Da qui l’idea di contattare Peter Sjölund, geniale ma incompreso esperto di genealogia interpretato da Mattias Nordkvist, il quale, più che scoprire l’identità del padre della zia Pina di turno, ambirebbe a tracciare l’albero genealogico dell’umanità.
Tornando al detective, John infine è un uomo che vorrebbe costruire un rapporto con il figlio adolescente, trascurato nella crescita proprio a causa dell’ossessione di trovare l’omicida. Un uomo che a causa della sua sete di giustizia non è stato accanto alla (ex) moglie durante la gravidanza; un uomo che non vuole che Per (il soprannome di Sjölund) compia i suoi stessi errori, permettendogli in un momento clou di stare insieme alla figlia chiusa al mondo.
Il tempo stringe, i giornalisti incalzano, il GDPR (forse) è violato. Il finale, tuttavia, nonostante il successo, lascia decisamente l’amaro in bocca, pur nell’ineluttabile anticlimax che la realtà ha offerto come spunto.

[CONSEGNA]
Rispondi alle seguenti domande basandoti sull'estratto del documento.
(a) Quale attore interpreta Peter Sjölund?
(b) Qual è il soprannome di Sjölund?
(c) A causa di quale ossessione John ha trascurato la crescita del figlio adolescente?

[RIGHE DEL DATASET]
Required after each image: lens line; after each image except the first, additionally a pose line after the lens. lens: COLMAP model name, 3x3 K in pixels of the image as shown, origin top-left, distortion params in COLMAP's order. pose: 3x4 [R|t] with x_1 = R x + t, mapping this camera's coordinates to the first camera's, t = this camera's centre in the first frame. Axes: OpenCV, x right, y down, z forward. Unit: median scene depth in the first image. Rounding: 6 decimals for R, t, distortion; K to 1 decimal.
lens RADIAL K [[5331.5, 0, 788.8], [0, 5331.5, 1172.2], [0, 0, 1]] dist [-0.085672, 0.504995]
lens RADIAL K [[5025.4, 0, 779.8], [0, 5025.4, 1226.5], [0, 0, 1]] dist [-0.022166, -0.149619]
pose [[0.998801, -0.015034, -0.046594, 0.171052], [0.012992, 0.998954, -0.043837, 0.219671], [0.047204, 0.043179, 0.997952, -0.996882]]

* * *

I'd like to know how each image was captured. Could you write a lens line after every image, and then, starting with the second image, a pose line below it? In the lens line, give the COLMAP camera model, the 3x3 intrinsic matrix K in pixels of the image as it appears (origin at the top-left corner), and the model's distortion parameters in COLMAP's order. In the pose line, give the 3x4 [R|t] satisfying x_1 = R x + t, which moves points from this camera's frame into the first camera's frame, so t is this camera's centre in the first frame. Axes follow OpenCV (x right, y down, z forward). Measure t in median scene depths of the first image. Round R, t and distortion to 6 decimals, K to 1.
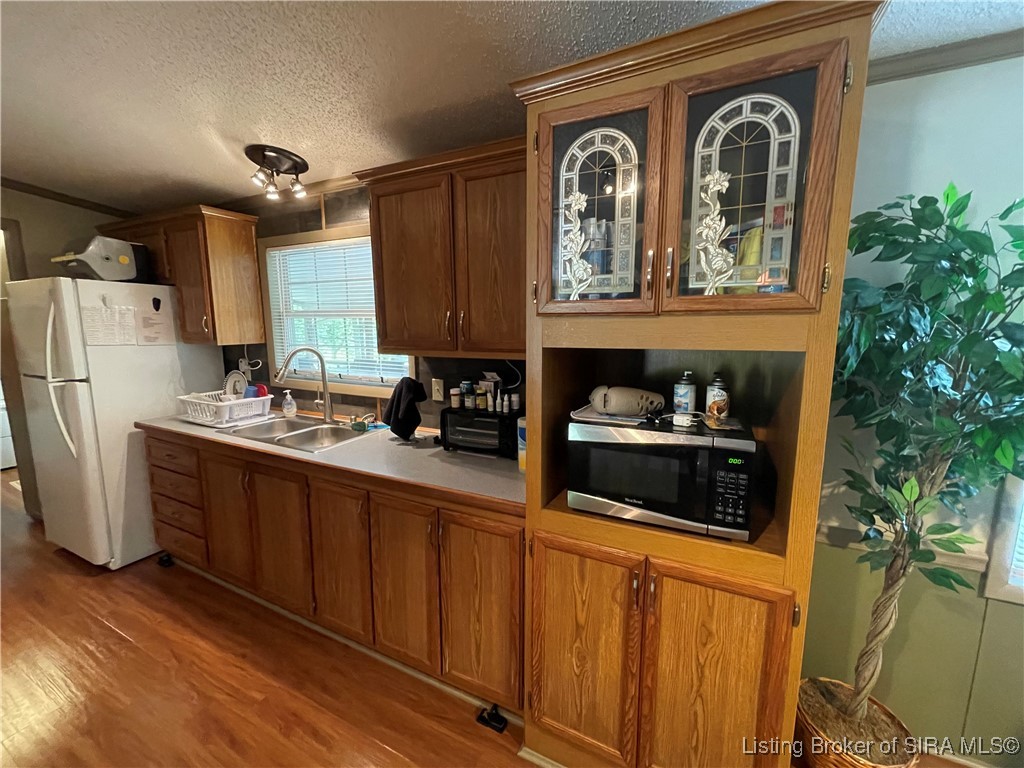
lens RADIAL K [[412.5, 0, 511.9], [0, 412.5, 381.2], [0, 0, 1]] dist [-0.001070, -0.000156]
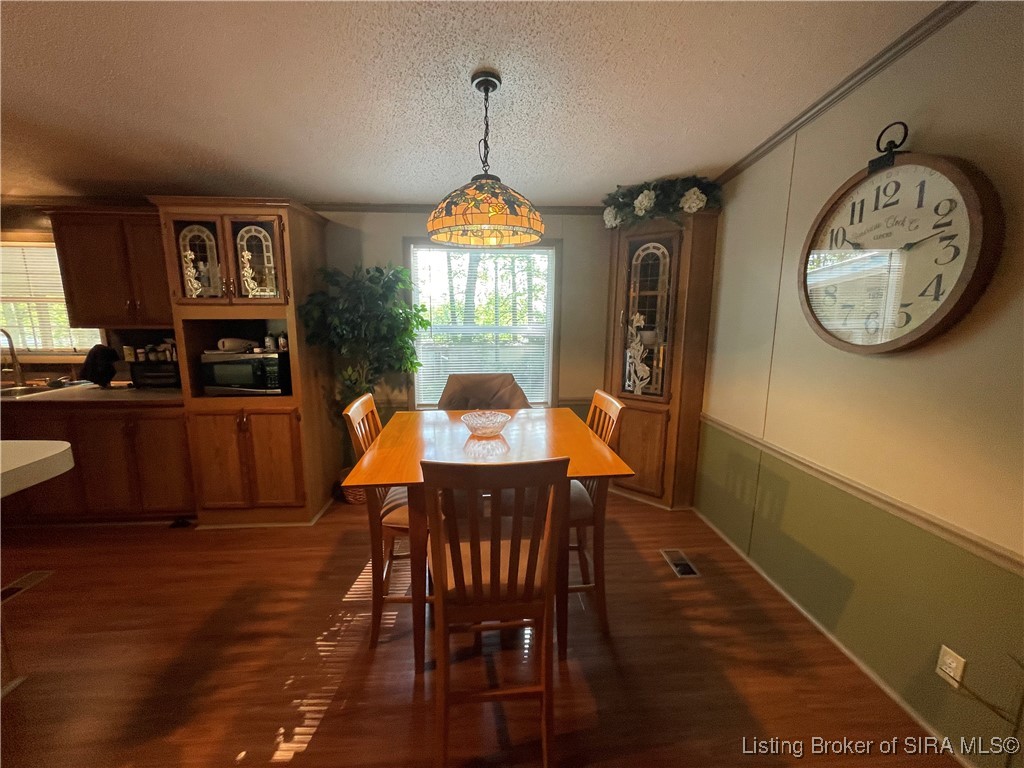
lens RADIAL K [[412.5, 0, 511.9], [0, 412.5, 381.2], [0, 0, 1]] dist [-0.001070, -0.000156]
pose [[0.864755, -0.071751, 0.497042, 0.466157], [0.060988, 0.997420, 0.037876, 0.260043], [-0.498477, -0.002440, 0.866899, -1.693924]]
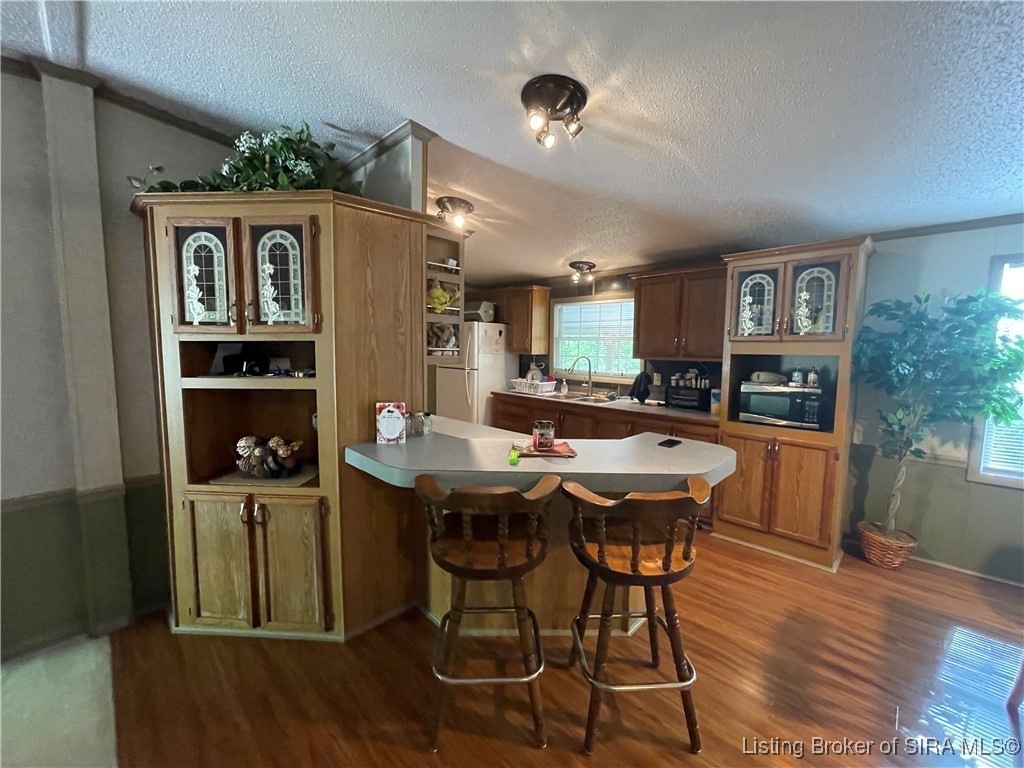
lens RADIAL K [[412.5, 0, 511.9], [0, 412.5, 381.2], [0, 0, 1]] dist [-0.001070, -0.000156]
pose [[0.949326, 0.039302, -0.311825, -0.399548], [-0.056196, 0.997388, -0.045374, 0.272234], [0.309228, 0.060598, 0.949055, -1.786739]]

[RISPOSTA]
(a) Mattias Nordkvist.
(b) Per.
(c) L'ossessione di trovare l'omicida.